--- EXERCISE INPUT ---

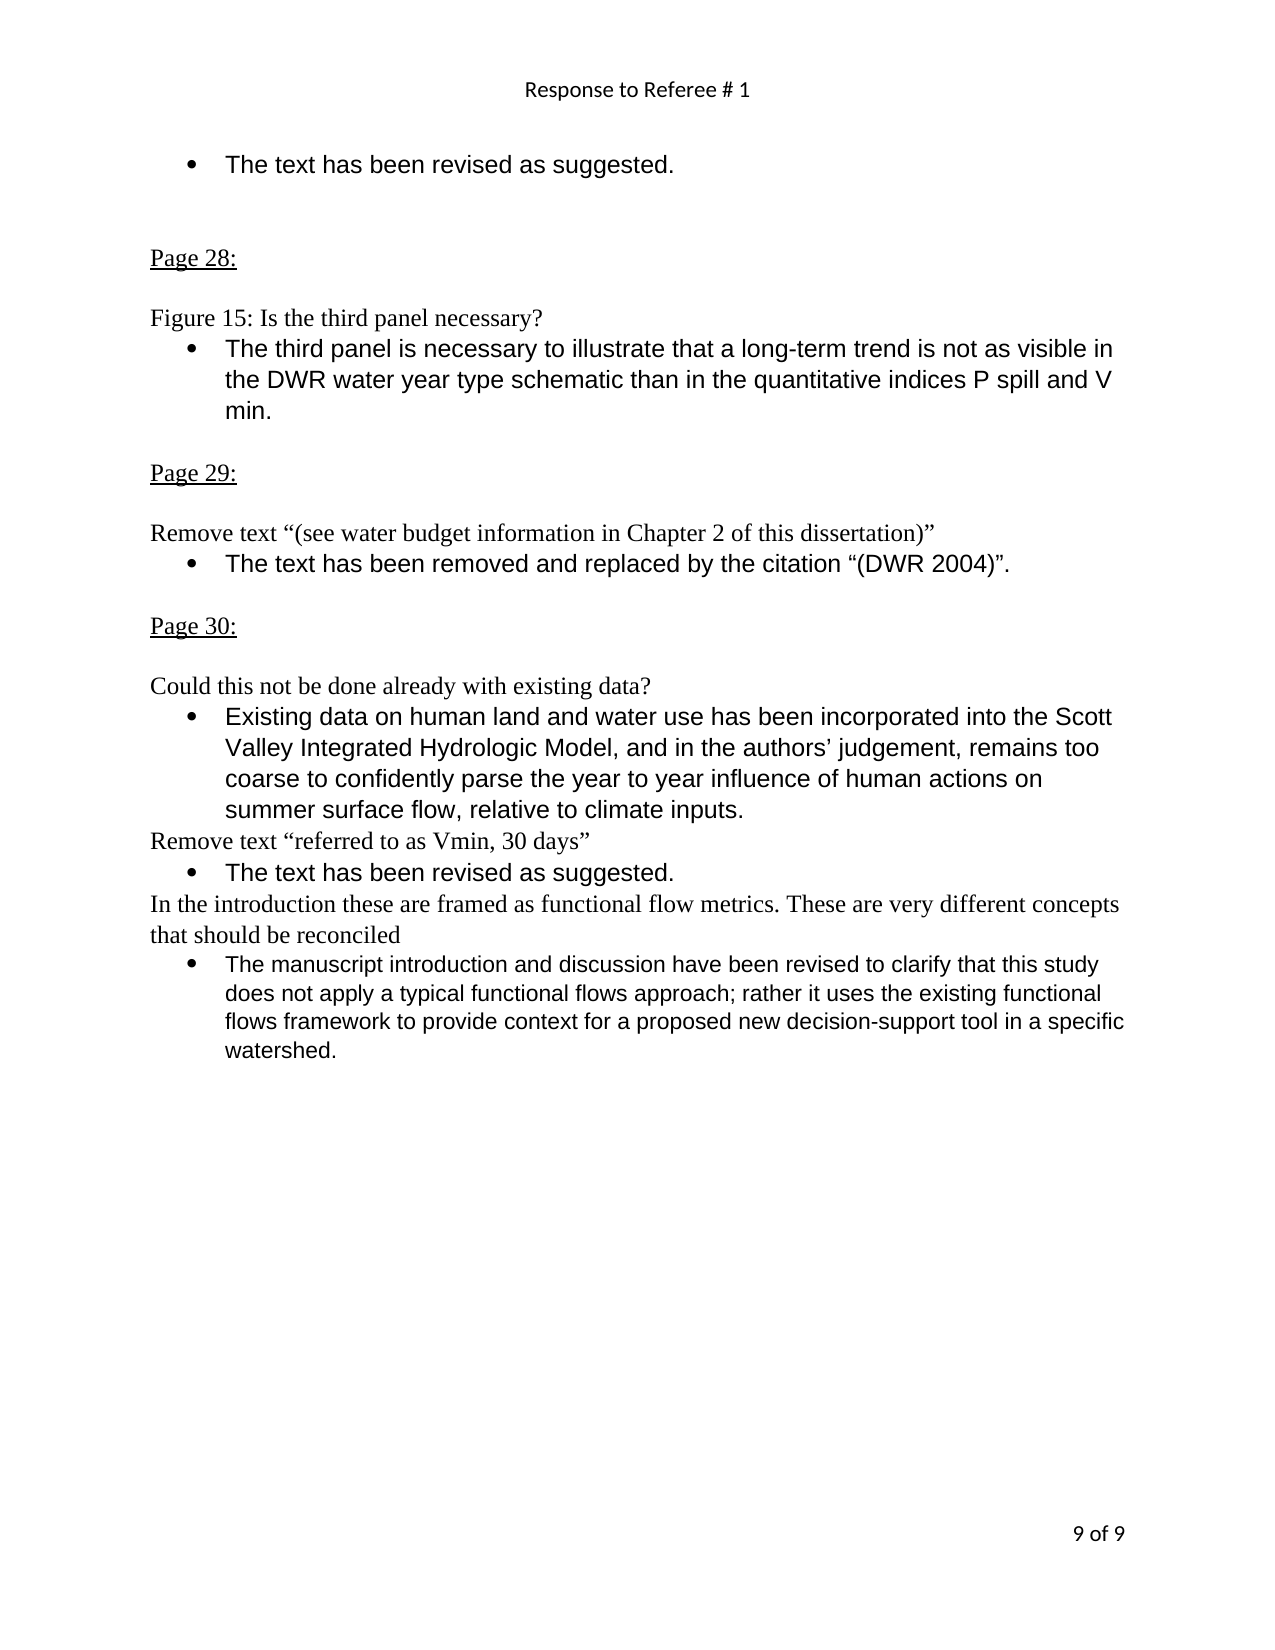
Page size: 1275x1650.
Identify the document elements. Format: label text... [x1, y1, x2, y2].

text Page 29: [150, 458, 1125, 487]
list The text has been revised as suggested. [187, 857, 1125, 886]
list The manuscript introduction and discussion have been revised to clarify that this study does not apply a typical functional flows approach; rather it uses the existing functional flows framework to provide context for a proposed new decision-support tool in a specific watershed. [187, 951, 1125, 1063]
list The text has been revised as suggested. [187, 150, 1125, 179]
list The text has been removed and replaced by the citation “(DWR 2004)”. [187, 549, 1125, 578]
text Figure 15: Is the third panel necessary? [150, 303, 1125, 332]
text Remove text “referred to as Vmin, 30 days” [150, 826, 1125, 855]
text Page 28: [150, 243, 1125, 272]
text Remove text “(see water budget information in Chapter 2 of this dissertation)” [150, 518, 1125, 547]
text Could this not be done already with existing data? [150, 671, 1125, 700]
text In the introduction these are framed as functional flow metrics. These are very different concepts that should be reconciled [150, 889, 1125, 948]
list The third panel is necessary to illustrate that a long-term trend is not as visible in the DWR water year type schematic than in the quantitative indices P spill and V min. [187, 334, 1125, 425]
text Page 30: [150, 611, 1125, 640]
list Existing data on human land and water use has been incorporated into the Scott Valley Integrated Hydrologic Model, and in the authors’ judgement, remains too coarse to confidently parse the year to year influence of human actions on summer surface flow, relative to climate inputs. [187, 702, 1125, 824]
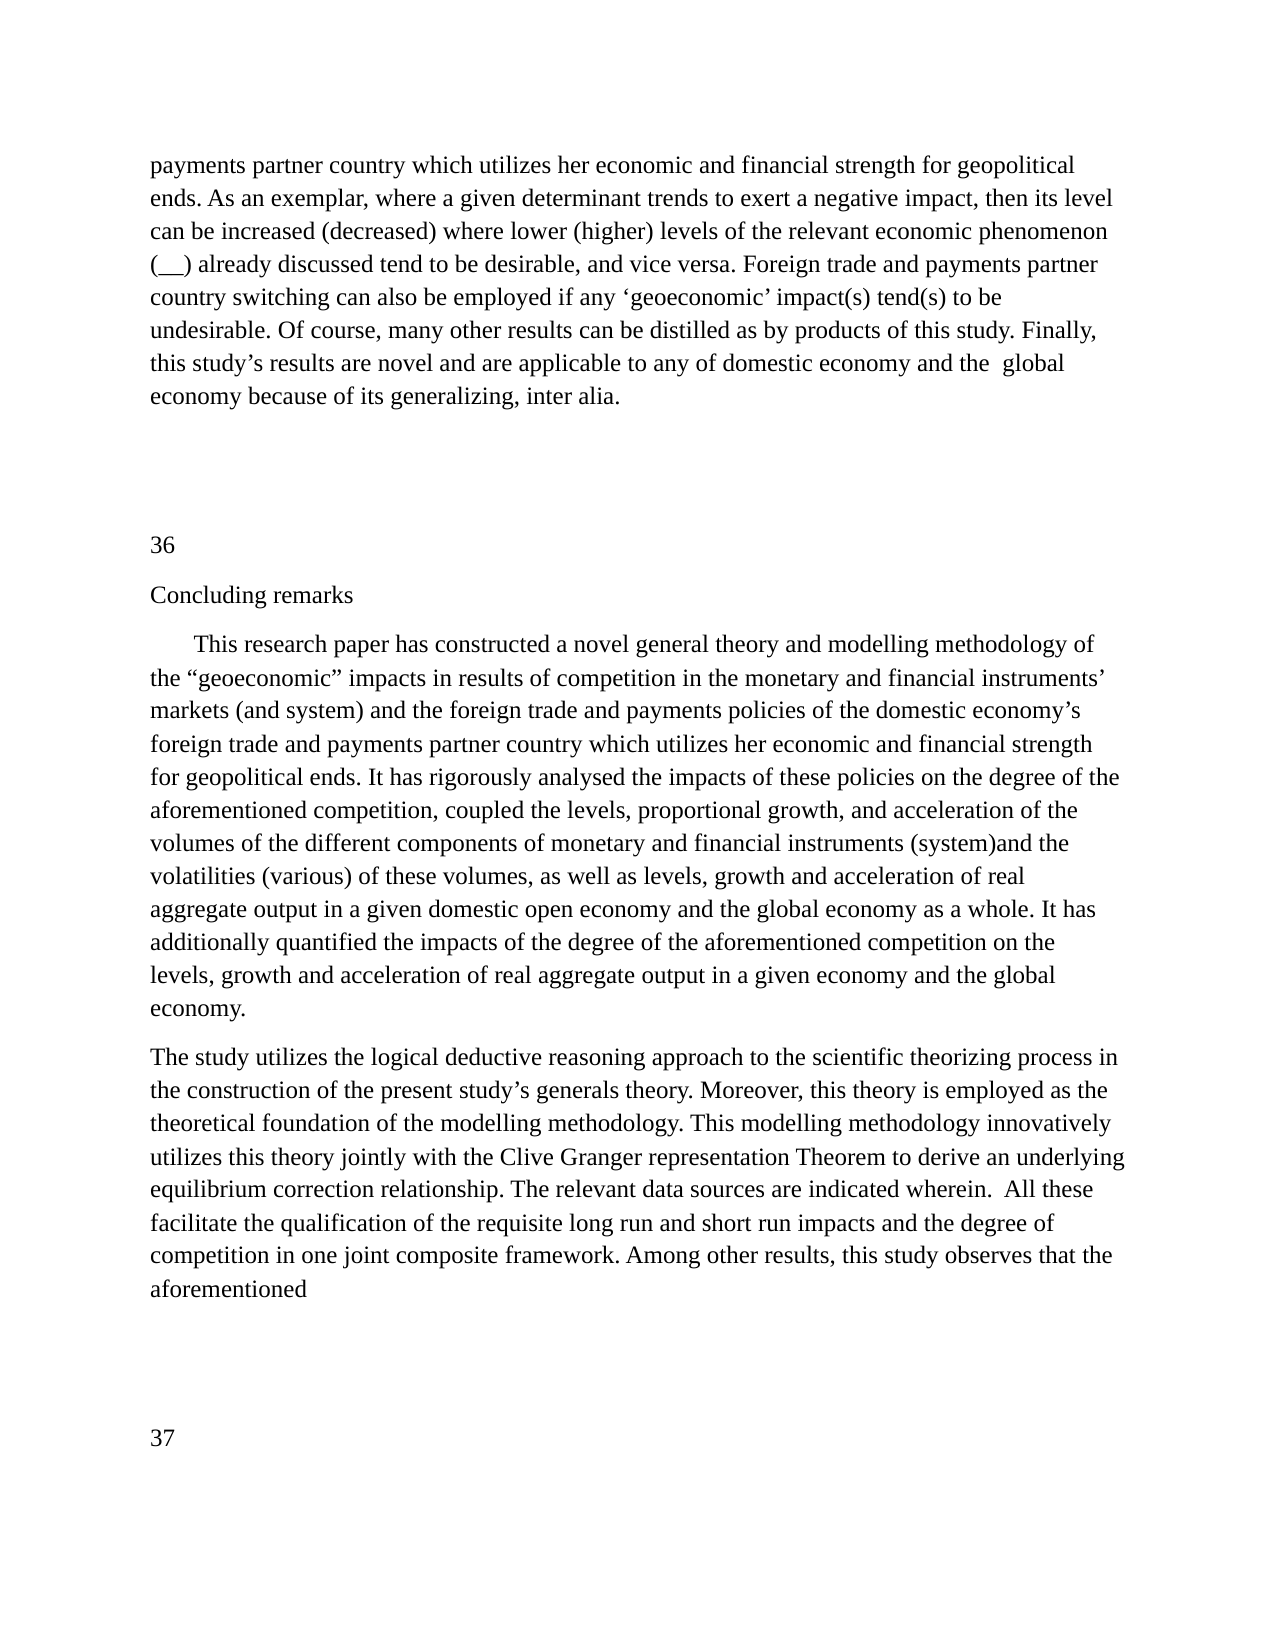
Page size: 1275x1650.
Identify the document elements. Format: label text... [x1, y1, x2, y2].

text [150, 150, 1125, 410]
text This research paper has constructed a novel general theory and modelling methodology of the “geoeconomic” impacts in results of competition in the monetary and financial instruments’ markets (and system) and the foreign trade and payments policies of the domestic economy’s foreign trade and payments partner country which utilizes her economic and financial strength for geopolitical ends. It has rigorously analysed the impacts of these policies on the degree of the aforementioned competition, coupled the levels, proportional growth, and acceleration of the volumes of the different components of monetary and financial instruments (system)and the volatilities (various) of these volumes, as well as levels, growth and acceleration of real aggregate output in a given domestic open economy and the global economy as a whole. It has additionally quantified the impacts of the degree of the aforementioned competition on the levels, growth and acceleration of real aggregate output in a given economy and the global economy. [150, 629, 1125, 1022]
text 37 [150, 1423, 1125, 1451]
text 36 [150, 530, 1125, 559]
text Concluding remarks [150, 580, 1125, 609]
text The study utilizes the logical deductive reasoning approach to the scientific theorizing process in the construction of the present study’s generals theory. Moreover, this theory is employed as the theoretical foundation of the modelling methodology. This modelling methodology innovatively utilizes this theory jointly with the Clive Granger representation Theorem to derive an underlying equilibrium correction relationship. The relevant data sources are indicated wherein. All these facilitate the qualification of the requisite long run and short run impacts and the degree of competition in one joint composite framework. Among other results, this study observes that the aforementioned [150, 1042, 1125, 1302]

---

* [TASK TO CARRY OUT]
Give back, unchanged, every line from the one with "text [150, 150, 1125, 410]" to the end of the entries above.

* [EXPECTED ANSWER]
text [150, 150, 1125, 410]
text This research paper has constructed a novel general theory and modelling methodology of the “geoeconomic” impacts in results of competition in the monetary and financial instruments’ markets (and system) and the foreign trade and payments policies of the domestic economy’s foreign trade and payments partner country which utilizes her economic and financial strength for geopolitical ends. It has rigorously analysed the impacts of these policies on the degree of the aforementioned competition, coupled the levels, proportional growth, and acceleration of the volumes of the different components of monetary and financial instruments (system)and the volatilities (various) of these volumes, as well as levels, growth and acceleration of real aggregate output in a given domestic open economy and the global economy as a whole. It has additionally quantified the impacts of the degree of the aforementioned competition on the levels, growth and acceleration of real aggregate output in a given economy and the global economy. [150, 629, 1125, 1022]
text 37 [150, 1423, 1125, 1451]
text 36 [150, 530, 1125, 559]
text Concluding remarks [150, 580, 1125, 609]
text The study utilizes the logical deductive reasoning approach to the scientific theorizing process in the construction of the present study’s generals theory. Moreover, this theory is employed as the theoretical foundation of the modelling methodology. This modelling methodology innovatively utilizes this theory jointly with the Clive Granger representation Theorem to derive an underlying equilibrium correction relationship. The relevant data sources are indicated wherein. All these facilitate the qualification of the requisite long run and short run impacts and the degree of competition in one joint composite framework. Among other results, this study observes that the aforementioned [150, 1042, 1125, 1302]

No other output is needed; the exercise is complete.